* Your assignment
Repeat each entry below exactly, omitting any picture it holds.

* Data shown
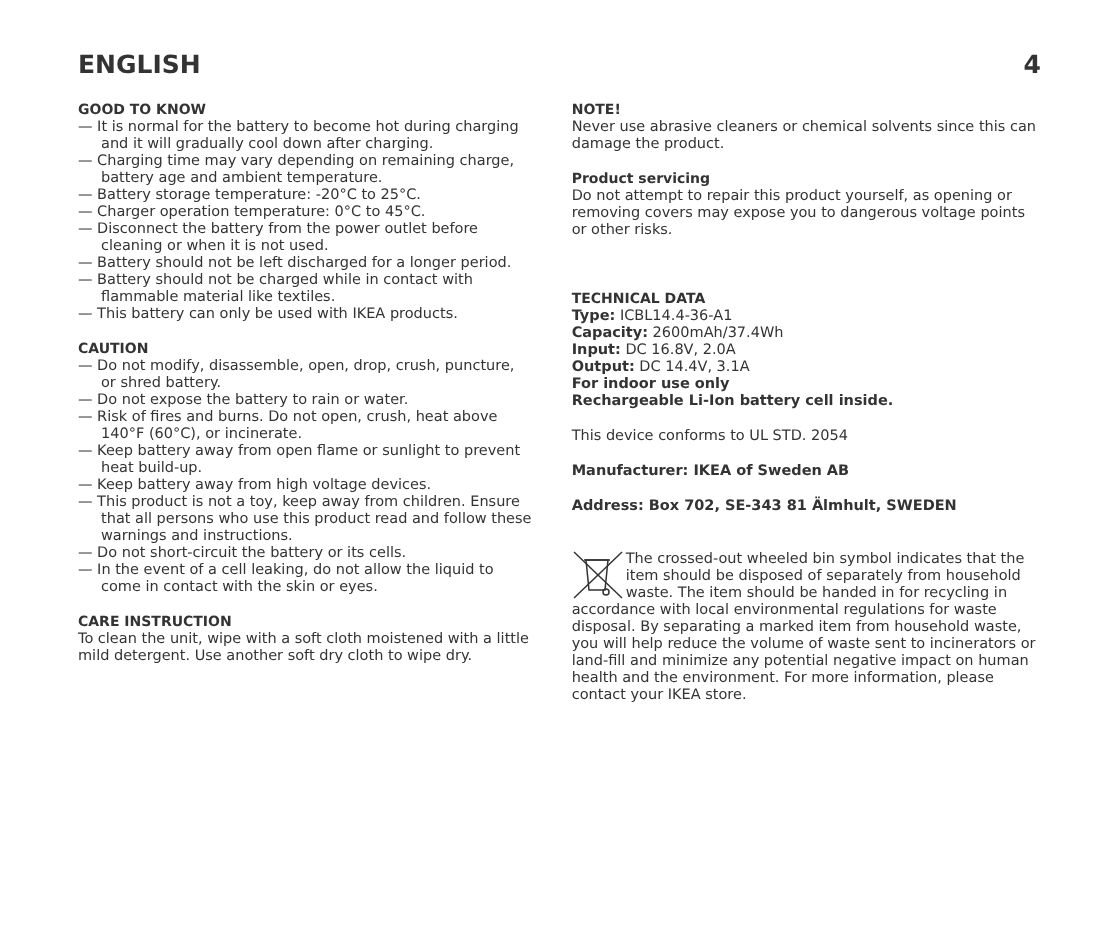ENGLISH 4
GOOD TO KNOW
— It is normal for the battery to become hot during charging and it will gradually cool down after charging.
— Charging time may vary depending on remaining charge, battery age and ambient temperature.
— Battery storage temperature: -20°C to 25°C.
— Charger operation temperature: 0°C to 45°C.
— Disconnect the battery from the power outlet before cleaning or when it is not used.
— Battery should not be left discharged for a longer period.
— Battery should not be charged while in contact with flammable material like textiles.
— This battery can only be used with IKEA products.
CAUTION
— Do not modify, disassemble, open, drop, crush, puncture, or shred battery.
— Do not expose the battery to rain or water.
— Risk of fires and burns. Do not open, crush, heat above 140°F (60°C), or incinerate.
— Keep battery away from open flame or sunlight to prevent heat build-up.
— Keep battery away from high voltage devices.
— This product is not a toy, keep away from children. Ensure that all persons who use this product read and follow these warnings and instructions.
— Do not short-circuit the battery or its cells.
— In the event of a cell leaking, do not allow the liquid to come in contact with the skin or eyes.
CARE INSTRUCTION
To clean the unit, wipe with a soft cloth moistened with a little mild detergent. Use another soft dry cloth to wipe dry.
NOTE!
Never use abrasive cleaners or chemical solvents since this can damage the product.
Product servicing
Do not attempt to repair this product yourself, as opening or removing covers may expose you to dangerous voltage points or other risks.
TECHNICAL DATA
Type: ICBL14.4-36-A1
Capacity: 2600mAh/37.4Wh
Input: DC 16.8V, 2.0A
Output: DC 14.4V, 3.1A
For indoor use only
Rechargeable Li-Ion battery cell inside.
This device conforms to UL STD. 2054
Manufacturer: IKEA of Sweden AB
Address: Box 702, SE-343 81 Älmhult, SWEDEN
The crossed-out wheeled bin symbol indicates that the item should be disposed of separately from household waste. The item should be handed in for recycling in accordance with local environmental regulations for waste disposal. By separating a marked item from household waste, you will help reduce the volume of waste sent to incinerators or land-fill and minimize any potential negative impact on human health and the environment. For more information, please contact your IKEA store.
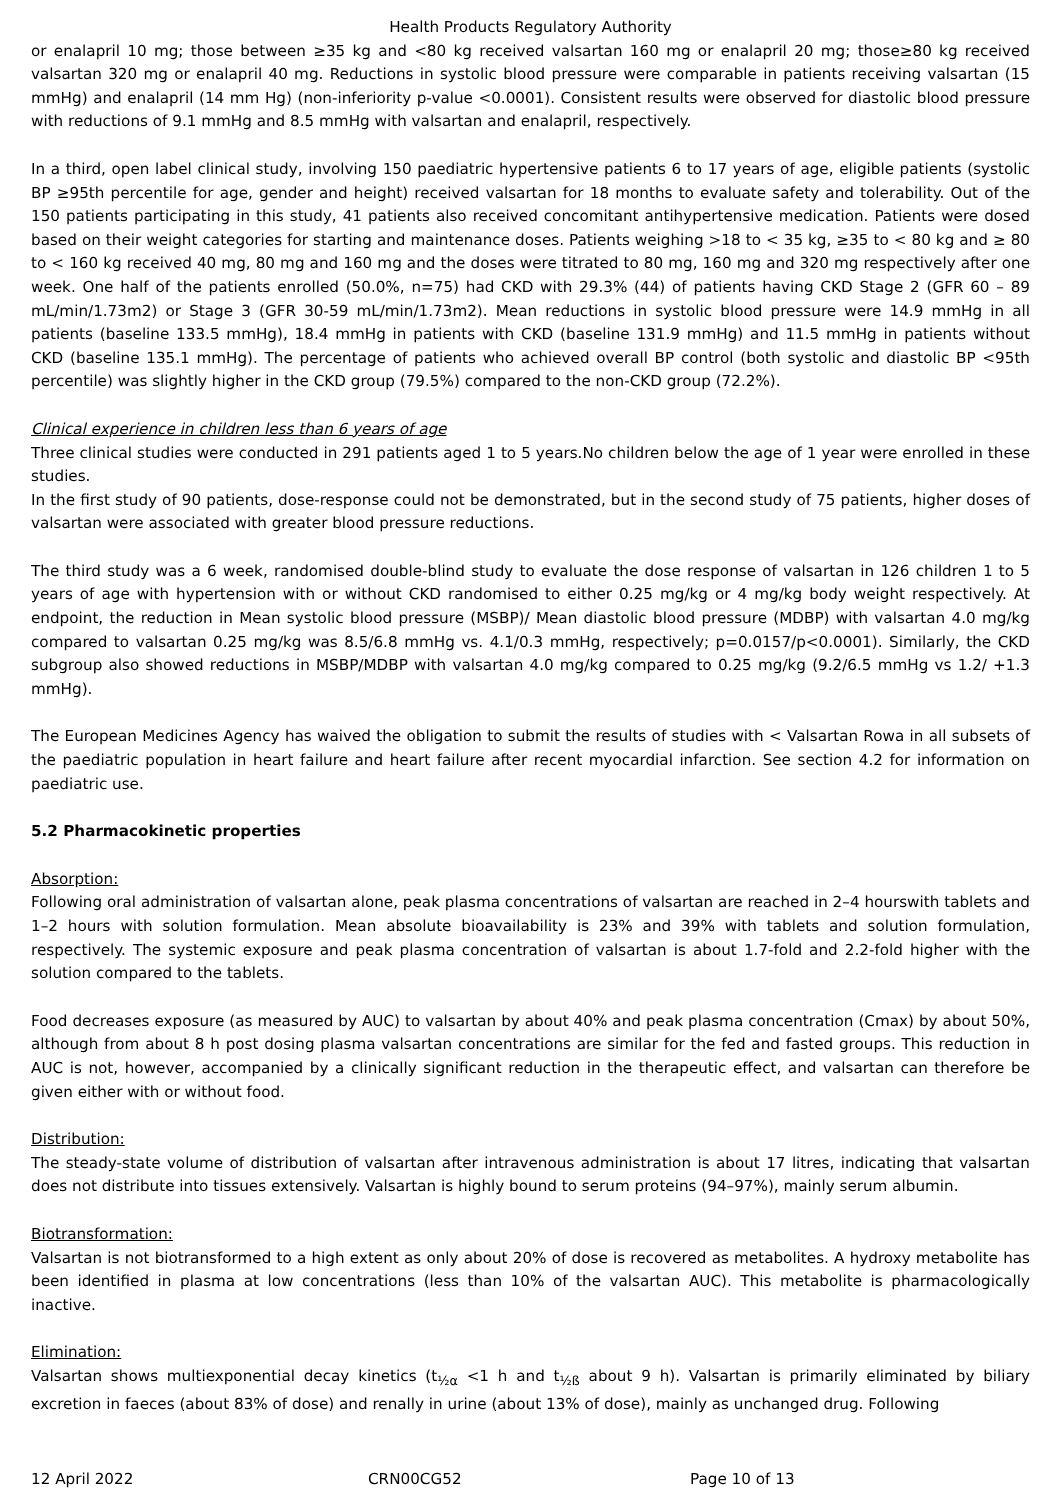Health Products Regulatory Authority
or enalapril 10 mg; those between ≥35 kg and <80 kg received valsartan 160 mg or enalapril 20 mg; those≥80 kg received valsartan 320 mg or enalapril 40 mg. Reductions in systolic blood pressure were comparable in patients receiving valsartan (15 mmHg) and enalapril (14 mm Hg) (non-inferiority p-value <0.0001). Consistent results were observed for diastolic blood pressure with reductions of 9.1 mmHg and 8.5 mmHg with valsartan and enalapril, respectively.
In a third, open label clinical study, involving 150 paediatric hypertensive patients 6 to 17 years of age, eligible patients (systolic BP ≥95th percentile for age, gender and height) received valsartan for 18 months to evaluate safety and tolerability. Out of the 150 patients participating in this study, 41 patients also received concomitant antihypertensive medication. Patients were dosed based on their weight categories for starting and maintenance doses. Patients weighing >18 to < 35 kg, ≥35 to < 80 kg and ≥ 80 to < 160 kg received 40 mg, 80 mg and 160 mg and the doses were titrated to 80 mg, 160 mg and 320 mg respectively after one week. One half of the patients enrolled (50.0%, n=75) had CKD with 29.3% (44) of patients having CKD Stage 2 (GFR 60 – 89 mL/min/1.73m2) or Stage 3 (GFR 30-59 mL/min/1.73m2). Mean reductions in systolic blood pressure were 14.9 mmHg in all patients (baseline 133.5 mmHg), 18.4 mmHg in patients with CKD (baseline 131.9 mmHg) and 11.5 mmHg in patients without CKD (baseline 135.1 mmHg). The percentage of patients who achieved overall BP control (both systolic and diastolic BP <95th percentile) was slightly higher in the CKD group (79.5%) compared to the non-CKD group (72.2%).
Clinical experience in children less than 6 years of age
Three clinical studies were conducted in 291 patients aged 1 to 5 years.No children below the age of 1 year were enrolled in these studies.
In the first study of 90 patients, dose-response could not be demonstrated, but in the second study of 75 patients, higher doses of valsartan were associated with greater blood pressure reductions.
The third study was a 6 week, randomised double-blind study to evaluate the dose response of valsartan in 126 children 1 to 5 years of age with hypertension with or without CKD randomised to either 0.25 mg/kg or 4 mg/kg body weight respectively. At endpoint, the reduction in Mean systolic blood pressure (MSBP)/ Mean diastolic blood pressure (MDBP) with valsartan 4.0 mg/kg compared to valsartan 0.25 mg/kg was 8.5/6.8 mmHg vs. 4.1/0.3 mmHg, respectively; p=0.0157/p<0.0001). Similarly, the CKD subgroup also showed reductions in MSBP/MDBP with valsartan 4.0 mg/kg compared to 0.25 mg/kg (9.2/6.5 mmHg vs 1.2/ +1.3 mmHg).
The European Medicines Agency has waived the obligation to submit the results of studies with < Valsartan Rowa in all subsets of the paediatric population in heart failure and heart failure after recent myocardial infarction. See section 4.2 for information on paediatric use.
5.2 Pharmacokinetic properties
Absorption:
Following oral administration of valsartan alone, peak plasma concentrations of valsartan are reached in 2–4 hourswith tablets and 1–2 hours with solution formulation. Mean absolute bioavailability is 23% and 39% with tablets and solution formulation, respectively. The systemic exposure and peak plasma concentration of valsartan is about 1.7-fold and 2.2-fold higher with the solution compared to the tablets.
Food decreases exposure (as measured by AUC) to valsartan by about 40% and peak plasma concentration (Cmax) by about 50%, although from about 8 h post dosing plasma valsartan concentrations are similar for the fed and fasted groups. This reduction in AUC is not, however, accompanied by a clinically significant reduction in the therapeutic effect, and valsartan can therefore be given either with or without food.
Distribution:
The steady-state volume of distribution of valsartan after intravenous administration is about 17 litres, indicating that valsartan does not distribute into tissues extensively. Valsartan is highly bound to serum proteins (94–97%), mainly serum albumin.
Biotransformation:
Valsartan is not biotransformed to a high extent as only about 20% of dose is recovered as metabolites. A hydroxy metabolite has been identified in plasma at low concentrations (less than 10% of the valsartan AUC). This metabolite is pharmacologically inactive.
Elimination:
Valsartan shows multiexponential decay kinetics (t<sub>½α</sub> <1 h and t<sub>½ß</sub> about 9 h). Valsartan is primarily eliminated by biliary excretion in faeces (about 83% of dose) and renally in urine (about 13% of dose), mainly as unchanged drug. Following
12 April 2022 CRN00CG52 Page 10 of 13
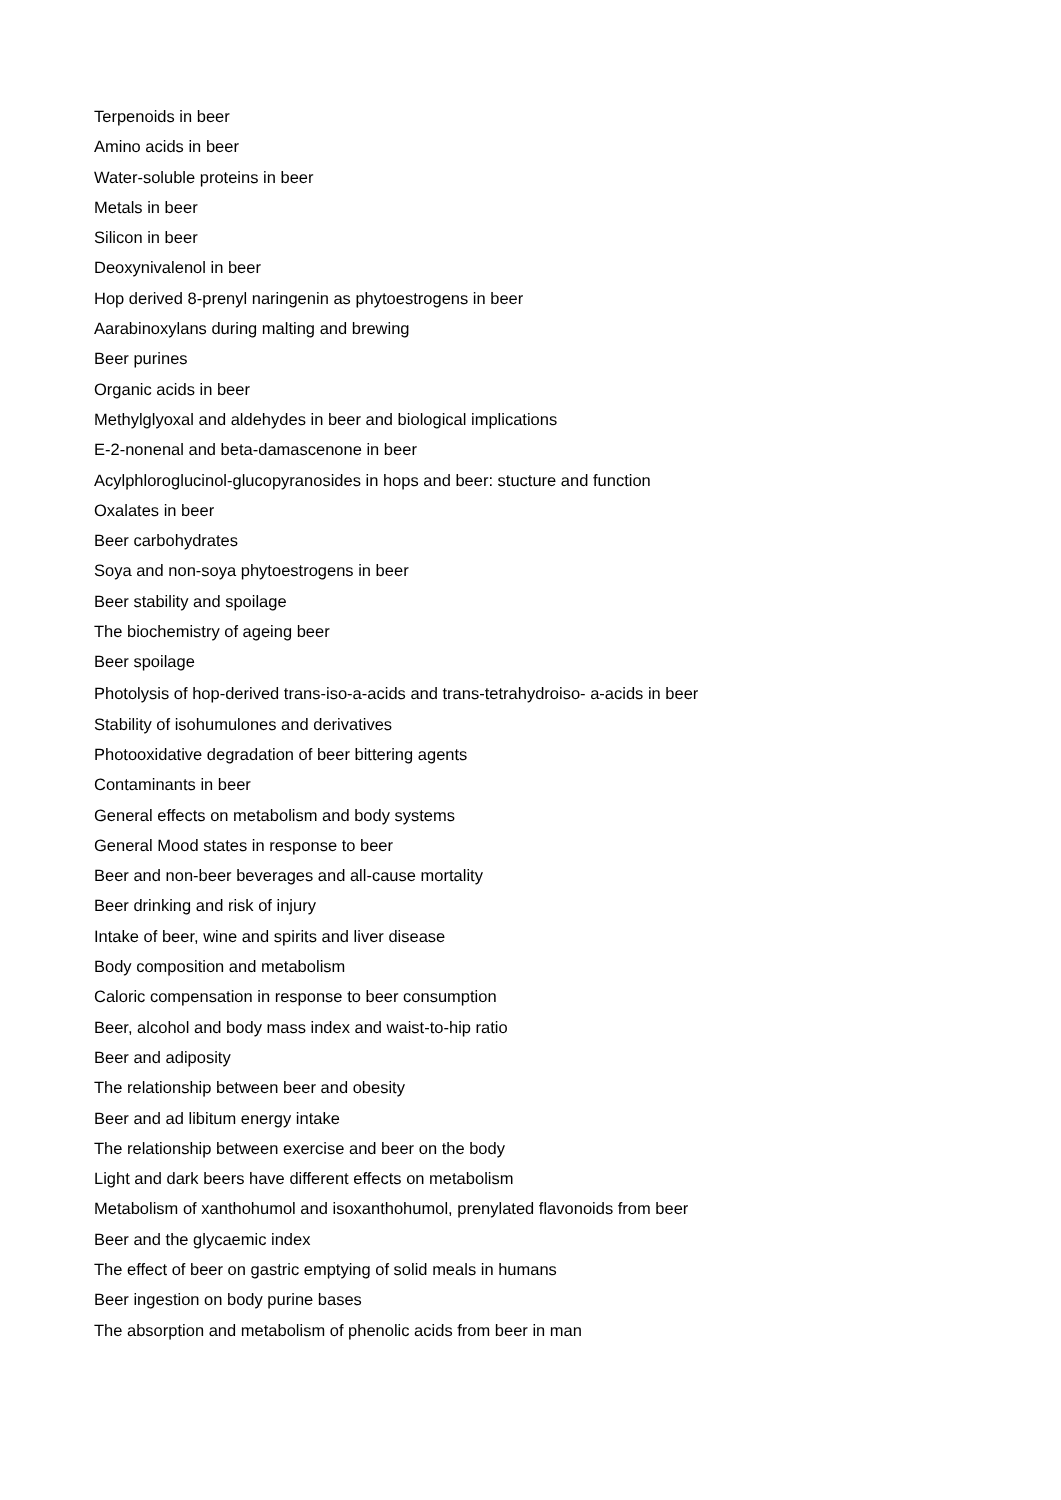Terpenoids in beer
Amino acids in beer
Water-soluble proteins in beer
Metals in beer
Silicon in beer
Deoxynivalenol in beer
Hop derived 8-prenyl naringenin as phytoestrogens in beer
Aarabinoxylans during malting and brewing
Beer purines
Organic acids in beer
Methylglyoxal and aldehydes in beer and biological implications
E-2-nonenal and beta-damascenone in beer
Acylphloroglucinol-glucopyranosides in hops and beer: stucture and function
Oxalates in beer
Beer carbohydrates
Soya and non-soya phytoestrogens in beer
Beer stability and spoilage
The biochemistry of ageing beer
Beer spoilage
Photolysis of hop-derived trans-iso-a-acids and trans-tetrahydroiso- a-acids in beer
Stability of isohumulones and derivatives
Photooxidative degradation of beer bittering agents
Contaminants in beer
General effects on metabolism and body systems
General Mood states in response to beer
Beer and non-beer beverages and all-cause mortality
Beer drinking and risk of injury
Intake of beer, wine and spirits and liver disease
Body composition and metabolism
Caloric compensation in response to beer consumption
Beer, alcohol and body mass index and waist-to-hip ratio
Beer and adiposity
The relationship between beer and obesity
Beer and ad libitum energy intake
The relationship between exercise and beer on the body
Light and dark beers have different effects on metabolism
Metabolism of xanthohumol and isoxanthohumol, prenylated flavonoids from beer
Beer and the glycaemic index
The effect of beer on gastric emptying of solid meals in humans
Beer ingestion on body purine bases
The absorption and metabolism of phenolic acids from beer in man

* Solution to this exercise
ENGLISH 4
GOOD TO KNOW
— It is normal for the battery to become hot during charging and it will gradually cool down after charging.
— Charging time may vary depending on remaining charge, battery age and ambient temperature.
— Battery storage temperature: -20°C to 25°C.
— Charger operation temperature: 0°C to 45°C.
— Disconnect the battery from the power outlet before cleaning or when it is not used.
— Battery should not be left discharged for a longer period.
— Battery should not be charged while in contact with flammable material like textiles.
— This battery can only be used with IKEA products.
CAUTION
— Do not modify, disassemble, open, drop, crush, puncture, or shred battery.
— Do not expose the battery to rain or water.
— Risk of fires and burns. Do not open, crush, heat above 140°F (60°C), or incinerate.
— Keep battery away from open flame or sunlight to prevent heat build-up.
— Keep battery away from high voltage devices.
— This product is not a toy, keep away from children. Ensure that all persons who use this product read and follow these warnings and instructions.
— Do not short-circuit the battery or its cells.
— In the event of a cell leaking, do not allow the liquid to come in contact with the skin or eyes.
CARE INSTRUCTION
To clean the unit, wipe with a soft cloth moistened with a little mild detergent. Use another soft dry cloth to wipe dry.
NOTE!
Never use abrasive cleaners or chemical solvents since this can damage the product.
Product servicing
Do not attempt to repair this product yourself, as opening or removing covers may expose you to dangerous voltage points or other risks.
TECHNICAL DATA
Type: ICBL14.4-36-A1
Capacity: 2600mAh/37.4Wh
Input: DC 16.8V, 2.0A
Output: DC 14.4V, 3.1A
For indoor use only
Rechargeable Li-Ion battery cell inside.
This device conforms to UL STD. 2054
Manufacturer: IKEA of Sweden AB
Address: Box 702, SE-343 81 Älmhult, SWEDEN
The crossed-out wheeled bin symbol indicates that the item should be disposed of separately from household waste. The item should be handed in for recycling in accordance with local environmental regulations for waste disposal. By separating a marked item from household waste, you will help reduce the volume of waste sent to incinerators or land-fill and minimize any potential negative impact on human health and the environment. For more information, please contact your IKEA store.
Health Products Regulatory Authority
or enalapril 10 mg; those between ≥35 kg and <80 kg received valsartan 160 mg or enalapril 20 mg; those≥80 kg received valsartan 320 mg or enalapril 40 mg. Reductions in systolic blood pressure were comparable in patients receiving valsartan (15 mmHg) and enalapril (14 mm Hg) (non-inferiority p-value <0.0001). Consistent results were observed for diastolic blood pressure with reductions of 9.1 mmHg and 8.5 mmHg with valsartan and enalapril, respectively.
In a third, open label clinical study, involving 150 paediatric hypertensive patients 6 to 17 years of age, eligible patients (systolic BP ≥95th percentile for age, gender and height) received valsartan for 18 months to evaluate safety and tolerability. Out of the 150 patients participating in this study, 41 patients also received concomitant antihypertensive medication. Patients were dosed based on their weight categories for starting and maintenance doses. Patients weighing >18 to < 35 kg, ≥35 to < 80 kg and ≥ 80 to < 160 kg received 40 mg, 80 mg and 160 mg and the doses were titrated to 80 mg, 160 mg and 320 mg respectively after one week. One half of the patients enrolled (50.0%, n=75) had CKD with 29.3% (44) of patients having CKD Stage 2 (GFR 60 – 89 mL/min/1.73m2) or Stage 3 (GFR 30-59 mL/min/1.73m2). Mean reductions in systolic blood pressure were 14.9 mmHg in all patients (baseline 133.5 mmHg), 18.4 mmHg in patients with CKD (baseline 131.9 mmHg) and 11.5 mmHg in patients without CKD (baseline 135.1 mmHg). The percentage of patients who achieved overall BP control (both systolic and diastolic BP <95th percentile) was slightly higher in the CKD group (79.5%) compared to the non-CKD group (72.2%).
Clinical experience in children less than 6 years of age
Three clinical studies were conducted in 291 patients aged 1 to 5 years.No children below the age of 1 year were enrolled in these studies.
In the first study of 90 patients, dose-response could not be demonstrated, but in the second study of 75 patients, higher doses of valsartan were associated with greater blood pressure reductions.
The third study was a 6 week, randomised double-blind study to evaluate the dose response of valsartan in 126 children 1 to 5 years of age with hypertension with or without CKD randomised to either 0.25 mg/kg or 4 mg/kg body weight respectively. At endpoint, the reduction in Mean systolic blood pressure (MSBP)/ Mean diastolic blood pressure (MDBP) with valsartan 4.0 mg/kg compared to valsartan 0.25 mg/kg was 8.5/6.8 mmHg vs. 4.1/0.3 mmHg, respectively; p=0.0157/p<0.0001). Similarly, the CKD subgroup also showed reductions in MSBP/MDBP with valsartan 4.0 mg/kg compared to 0.25 mg/kg (9.2/6.5 mmHg vs 1.2/ +1.3 mmHg).
The European Medicines Agency has waived the obligation to submit the results of studies with < Valsartan Rowa in all subsets of the paediatric population in heart failure and heart failure after recent myocardial infarction. See section 4.2 for information on paediatric use.
5.2 Pharmacokinetic properties
Absorption:
Following oral administration of valsartan alone, peak plasma concentrations of valsartan are reached in 2–4 hourswith tablets and 1–2 hours with solution formulation. Mean absolute bioavailability is 23% and 39% with tablets and solution formulation, respectively. The systemic exposure and peak plasma concentration of valsartan is about 1.7-fold and 2.2-fold higher with the solution compared to the tablets.
Food decreases exposure (as measured by AUC) to valsartan by about 40% and peak plasma concentration (Cmax) by about 50%, although from about 8 h post dosing plasma valsartan concentrations are similar for the fed and fasted groups. This reduction in AUC is not, however, accompanied by a clinically significant reduction in the therapeutic effect, and valsartan can therefore be given either with or without food.
Distribution:
The steady-state volume of distribution of valsartan after intravenous administration is about 17 litres, indicating that valsartan does not distribute into tissues extensively. Valsartan is highly bound to serum proteins (94–97%), mainly serum albumin.
Biotransformation:
Valsartan is not biotransformed to a high extent as only about 20% of dose is recovered as metabolites. A hydroxy metabolite has been identified in plasma at low concentrations (less than 10% of the valsartan AUC). This metabolite is pharmacologically inactive.
Elimination:
Valsartan shows multiexponential decay kinetics (t<sub>½α</sub> <1 h and t<sub>½ß</sub> about 9 h). Valsartan is primarily eliminated by biliary excretion in faeces (about 83% of dose) and renally in urine (about 13% of dose), mainly as unchanged drug. Following
12 April 2022 CRN00CG52 Page 10 of 13
Terpenoids in beer
Amino acids in beer
Water-soluble proteins in beer
Metals in beer
Silicon in beer
Deoxynivalenol in beer
Hop derived 8-prenyl naringenin as phytoestrogens in beer
Aarabinoxylans during malting and brewing
Beer purines
Organic acids in beer
Methylglyoxal and aldehydes in beer and biological implications
E-2-nonenal and beta-damascenone in beer
Acylphloroglucinol-glucopyranosides in hops and beer: stucture and function
Oxalates in beer
Beer carbohydrates
Soya and non-soya phytoestrogens in beer
Beer stability and spoilage
The biochemistry of ageing beer
Beer spoilage
Photolysis of hop-derived trans-iso-a-acids and trans-tetrahydroiso- a-acids in beer
Stability of isohumulones and derivatives
Photooxidative degradation of beer bittering agents
Contaminants in beer
General effects on metabolism and body systems
General Mood states in response to beer
Beer and non-beer beverages and all-cause mortality
Beer drinking and risk of injury
Intake of beer, wine and spirits and liver disease
Body composition and metabolism
Caloric compensation in response to beer consumption
Beer, alcohol and body mass index and waist-to-hip ratio
Beer and adiposity
The relationship between beer and obesity
Beer and ad libitum energy intake
The relationship between exercise and beer on the body
Light and dark beers have different effects on metabolism
Metabolism of xanthohumol and isoxanthohumol, prenylated flavonoids from beer
Beer and the glycaemic index
The effect of beer on gastric emptying of solid meals in humans
Beer ingestion on body purine bases
The absorption and metabolism of phenolic acids from beer in man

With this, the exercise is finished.